In announcing the settlement, Samuel Levine, the Director of the FTC's Bureau of Consumer Protection, said, “Working closely with the State of Wisconsin, we are holding these dealerships accountable for discriminating against American Indian customers and sneaking junk fees onto consumers' bills.”   

The FTC and Wisconsin alleged that Rhinelander charged many customers for additional products and services without getting their authorization or or misleading them into believing that those add-ons were mandatory.  The FTC alleged that, “In multiple instances, Defendants have failed to provide customers with a copy of their contracts, have provided misleading explanations of add-on products and services, or have pressured them to buy add-ons, preventing customers from understanding what exactly they are purchasing.”  The FTC further alleged that, “Even when customers have had an opportunity to review all of the paperwork associated with the transaction, the unauthorized add-on charged have been difficult to identify and dispute because they have been buried in dense contracts, not clearly explained, packaged together, misleadingly labeled, or rolled into the financed price.” 
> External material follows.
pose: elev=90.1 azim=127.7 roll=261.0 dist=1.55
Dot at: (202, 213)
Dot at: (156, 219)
The regulators also charged Rhinelander with discriminating against American Indian customers by charging them higher interest rates on their financing transactions.  The FTC explained, “As a result, American Indian customers with financed auto purchases from Rhinelander Auto Dealerships have paid more add-on charges that similarly situated non-Latino White customers, as well as additional interest thereon.”  
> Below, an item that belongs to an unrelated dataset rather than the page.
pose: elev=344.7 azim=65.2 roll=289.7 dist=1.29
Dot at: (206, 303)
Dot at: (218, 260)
As part of the settlement, Rhinelander agreed not to make make misrepresentations in the future about additional costs to engage in credit discrimination.  Rhinelander also agreed to obtain “Express, Informed Consent” before charging consumers, which is defined as, “an affirmative act communicating unambiguous assent to be charged, made after receiving, and in close proximity to, a Clear and Conspicuous disclosure, in writing and also orally for in-person transactions,” of the following:  (1) what the charge is for, (2) the amount of the charges, and (3) whether the charge is optional or whether the consumer must agree to the charge to proceed with the with the transaction. 

While this may seem like an extreme case, all advertisers should take seriously the concern that the FTC is expressing over junk fees.  A little over a year ago, President Biden said he was taking on the issue of junk fees, and the FTC (as well as other federal agencies) have followed through on that promise.  Just last month, the FTC proposed a rule prohibiting junk fees (and California has already passed a law prohibiting them).  As this case (and the case the FTC finalized last month) shows, the FTC isn't going to wait until it has a rule in place to bring enforcement actions when it believes that marketers are engaging in improper pricing practices.